As referências religiosas e históricas da expressão “outra face” geralmente nos remete, quer à humildade de dar um outro lado do rosto à bofetada alheia – o que pode ser um tremendo sinal de vitimidade, comportamento pouco considerado nos primórdios da civilização – quer a um quase oposto: a hipocrisia de uma faceta nossa escondida por medo, covardia ou interesse em manter na sombra, o que pode não ser aprovado, as atitudes, inseguranças e fragilidades não aceitas ou catalogadas de forma negativa pelos grupos manipuladores e que não perdoam o que não segue conforme os preceitos da Sociedade do Espetáculo. Quando essa face outra é tão mais instigante, tão mais ampla, nominativa do mistério que nos compõe, da inquietação, essa força linda que conduz à inconformação e à busca.

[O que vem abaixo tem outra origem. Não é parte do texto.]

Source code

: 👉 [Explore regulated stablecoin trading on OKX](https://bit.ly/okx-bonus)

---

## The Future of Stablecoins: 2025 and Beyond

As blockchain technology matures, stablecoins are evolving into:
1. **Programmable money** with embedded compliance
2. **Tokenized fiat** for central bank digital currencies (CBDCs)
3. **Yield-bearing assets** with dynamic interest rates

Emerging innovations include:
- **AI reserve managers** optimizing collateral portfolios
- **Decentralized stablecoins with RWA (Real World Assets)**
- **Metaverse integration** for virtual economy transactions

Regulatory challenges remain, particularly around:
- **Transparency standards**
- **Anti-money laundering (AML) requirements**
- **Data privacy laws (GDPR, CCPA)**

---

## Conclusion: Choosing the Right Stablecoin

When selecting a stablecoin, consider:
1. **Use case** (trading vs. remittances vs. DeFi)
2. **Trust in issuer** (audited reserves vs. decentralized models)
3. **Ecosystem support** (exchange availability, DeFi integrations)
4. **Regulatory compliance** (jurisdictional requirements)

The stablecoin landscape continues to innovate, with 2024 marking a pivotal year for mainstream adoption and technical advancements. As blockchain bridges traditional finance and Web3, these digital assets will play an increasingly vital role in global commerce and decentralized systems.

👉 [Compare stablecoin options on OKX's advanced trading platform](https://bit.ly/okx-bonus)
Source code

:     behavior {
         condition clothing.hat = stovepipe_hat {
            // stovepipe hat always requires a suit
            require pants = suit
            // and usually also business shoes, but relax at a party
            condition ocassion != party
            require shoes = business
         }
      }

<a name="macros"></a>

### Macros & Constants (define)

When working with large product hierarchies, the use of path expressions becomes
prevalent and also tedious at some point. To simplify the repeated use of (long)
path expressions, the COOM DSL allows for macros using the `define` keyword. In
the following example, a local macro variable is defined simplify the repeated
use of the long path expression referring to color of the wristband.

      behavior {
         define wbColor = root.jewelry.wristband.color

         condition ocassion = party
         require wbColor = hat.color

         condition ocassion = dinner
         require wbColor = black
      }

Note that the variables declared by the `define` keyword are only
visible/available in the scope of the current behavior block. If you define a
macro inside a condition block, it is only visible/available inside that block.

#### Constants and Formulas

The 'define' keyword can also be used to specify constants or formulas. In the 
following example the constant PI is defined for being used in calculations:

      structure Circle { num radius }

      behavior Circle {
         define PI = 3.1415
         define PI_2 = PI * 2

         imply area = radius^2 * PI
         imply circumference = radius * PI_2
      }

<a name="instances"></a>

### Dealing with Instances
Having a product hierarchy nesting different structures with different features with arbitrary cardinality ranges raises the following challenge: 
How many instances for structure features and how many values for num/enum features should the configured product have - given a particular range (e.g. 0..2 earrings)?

Seja na descoberta individual, através da corajosa intenção de enxergar o que realmente somos ou pelo menos, tentar saber, assim como tentar viver de acordo com aquilo que somos, seja na aceitação de uma outra presença em nós, aquela que se contrapõe ao estabelecido e que nos leva a um, ora delicioso encontro; ora às desagradáveis surpresas. De um jeito ou de outro, a face que não está na frente do espelho é sempre a mais interessante para quem não troca interesse pela existência banal, para os que não se rendem, entediados e exaustos a um cotidiano massificado e indolor, que sugere como primeira lição que nada mude. A ponto de criar uma identificação perigosa com o hábito, que acomoda e confunde.

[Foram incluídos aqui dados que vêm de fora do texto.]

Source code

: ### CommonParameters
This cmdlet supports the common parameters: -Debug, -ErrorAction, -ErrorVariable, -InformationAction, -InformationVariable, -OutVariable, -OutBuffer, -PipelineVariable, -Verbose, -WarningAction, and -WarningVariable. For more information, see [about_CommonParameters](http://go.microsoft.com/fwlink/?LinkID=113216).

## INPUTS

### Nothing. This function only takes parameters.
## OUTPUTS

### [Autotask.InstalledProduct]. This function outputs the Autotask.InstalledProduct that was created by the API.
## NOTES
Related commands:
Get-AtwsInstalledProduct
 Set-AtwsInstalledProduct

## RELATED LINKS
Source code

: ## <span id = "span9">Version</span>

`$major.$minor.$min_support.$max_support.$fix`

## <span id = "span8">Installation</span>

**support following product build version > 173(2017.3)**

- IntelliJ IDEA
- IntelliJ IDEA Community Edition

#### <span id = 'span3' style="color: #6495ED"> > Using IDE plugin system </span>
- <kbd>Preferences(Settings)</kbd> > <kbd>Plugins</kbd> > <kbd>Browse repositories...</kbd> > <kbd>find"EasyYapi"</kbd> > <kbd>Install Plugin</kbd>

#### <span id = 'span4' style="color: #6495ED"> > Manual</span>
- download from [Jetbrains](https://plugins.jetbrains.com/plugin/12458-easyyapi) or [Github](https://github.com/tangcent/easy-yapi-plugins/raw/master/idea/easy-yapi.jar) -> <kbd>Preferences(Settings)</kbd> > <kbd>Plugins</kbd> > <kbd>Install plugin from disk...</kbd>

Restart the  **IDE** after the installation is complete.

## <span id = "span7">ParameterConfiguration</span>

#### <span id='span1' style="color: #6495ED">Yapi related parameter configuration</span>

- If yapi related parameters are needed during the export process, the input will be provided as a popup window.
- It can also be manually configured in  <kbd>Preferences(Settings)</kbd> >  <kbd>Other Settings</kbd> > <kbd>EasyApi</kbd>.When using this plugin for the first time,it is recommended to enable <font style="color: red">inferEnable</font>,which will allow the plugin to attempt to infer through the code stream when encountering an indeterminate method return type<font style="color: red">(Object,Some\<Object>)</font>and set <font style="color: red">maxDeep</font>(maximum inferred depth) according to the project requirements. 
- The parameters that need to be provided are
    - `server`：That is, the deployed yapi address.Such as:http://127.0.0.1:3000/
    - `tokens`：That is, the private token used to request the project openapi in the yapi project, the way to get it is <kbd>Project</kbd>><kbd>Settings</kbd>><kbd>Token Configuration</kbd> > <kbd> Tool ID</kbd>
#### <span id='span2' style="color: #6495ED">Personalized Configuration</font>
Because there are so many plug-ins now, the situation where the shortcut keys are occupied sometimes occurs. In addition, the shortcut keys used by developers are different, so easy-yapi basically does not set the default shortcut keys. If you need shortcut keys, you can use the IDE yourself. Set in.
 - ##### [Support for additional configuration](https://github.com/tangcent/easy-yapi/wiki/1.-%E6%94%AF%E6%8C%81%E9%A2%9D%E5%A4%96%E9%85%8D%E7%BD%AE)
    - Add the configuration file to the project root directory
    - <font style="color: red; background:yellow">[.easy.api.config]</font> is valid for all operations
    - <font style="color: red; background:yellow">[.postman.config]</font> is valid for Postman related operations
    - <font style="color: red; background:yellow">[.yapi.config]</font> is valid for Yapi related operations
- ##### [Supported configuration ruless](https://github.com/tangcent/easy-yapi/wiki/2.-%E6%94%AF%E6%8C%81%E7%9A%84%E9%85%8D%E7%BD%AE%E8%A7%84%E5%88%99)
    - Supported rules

Há algum tempo, num jantar de festa, uma senhora aproximou-se para conversar sobre minhas aulas e veio com um papo conhecido “sabe, eu não preciso de análise, de avaliação comportamental, nada dessas coisas” (e grifou o coisas com sutil desprezo). E continuou “veja como eu conheço meu marido, ele foi se servir no buffet. Mesmo antes que volte já sei o que trará no prato” E a senhora definiu exatamente a composição do jantar do parceiro, o que jamais esquecerei: uma fatia de rosbife, um pedaço de torta de palmito e meia taça de vinho tinto. Assim como não dá para esquecer o olhar de triunfo da consorte ao topar com a minha expressão de pasmo. Seis meses depois, o marido foi embora com outra. Ela cometeu o erro crasso de confundir o conhecer uma pessoa como o conhecer os hábitos que essa pessoa tem. Aliás, uma das confusões quase sempre fatais que se fazem nos relacionamentos humanos.

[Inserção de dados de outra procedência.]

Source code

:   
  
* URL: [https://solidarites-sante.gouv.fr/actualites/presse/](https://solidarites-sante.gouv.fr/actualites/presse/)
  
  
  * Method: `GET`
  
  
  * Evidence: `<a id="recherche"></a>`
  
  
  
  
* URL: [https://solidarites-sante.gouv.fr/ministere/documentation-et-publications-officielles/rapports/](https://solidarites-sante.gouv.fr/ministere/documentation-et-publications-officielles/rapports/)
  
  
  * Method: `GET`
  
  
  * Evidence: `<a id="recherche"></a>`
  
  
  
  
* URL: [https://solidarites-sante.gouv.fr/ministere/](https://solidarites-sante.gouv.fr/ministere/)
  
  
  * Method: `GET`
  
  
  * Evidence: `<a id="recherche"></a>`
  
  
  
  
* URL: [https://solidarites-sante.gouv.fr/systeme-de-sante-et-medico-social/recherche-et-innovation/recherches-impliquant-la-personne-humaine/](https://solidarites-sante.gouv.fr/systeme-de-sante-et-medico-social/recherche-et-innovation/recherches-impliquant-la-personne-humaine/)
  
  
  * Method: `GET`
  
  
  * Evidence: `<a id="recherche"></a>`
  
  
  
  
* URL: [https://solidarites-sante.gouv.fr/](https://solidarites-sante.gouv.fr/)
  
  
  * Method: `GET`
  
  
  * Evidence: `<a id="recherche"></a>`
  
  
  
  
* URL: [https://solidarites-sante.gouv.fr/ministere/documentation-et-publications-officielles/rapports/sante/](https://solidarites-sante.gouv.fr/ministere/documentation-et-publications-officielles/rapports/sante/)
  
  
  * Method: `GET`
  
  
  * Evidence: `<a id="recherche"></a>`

A outra face está acessível ao outro? Nem sempre, mas a medida do interesse que o amor contém, nos ajuda a procura-la. Assim como a auto-estima, da qual vamos falar tanto neste livro, ajudando a afastar o auto-engano, também nos faz correr atrás, na consciência de que ela nunca surge por inteiro, não se descortina num ato ou se faz ver de repente no espelho. Revela-se aos mínimos, descobre-se aos poucos e como a lua em fase crescente, apenas sugere o que ainda não foi completado do círculo. Um dia, com muito esforço, ferrenha batalha para não entrar na facilitação do conhecido, a outra face passa a ser “esta face”. E quando achamos que o trabalho está pronto, que o ciclo se completou e que agora nos conhecemos inteiramente, uma outra face passa a dar sinais que chegou, que está lá, escondida para ser novamente descoberta. E começa tudo de novo. Quem sabe, podemos dar a esse movimento, o nome de evolução.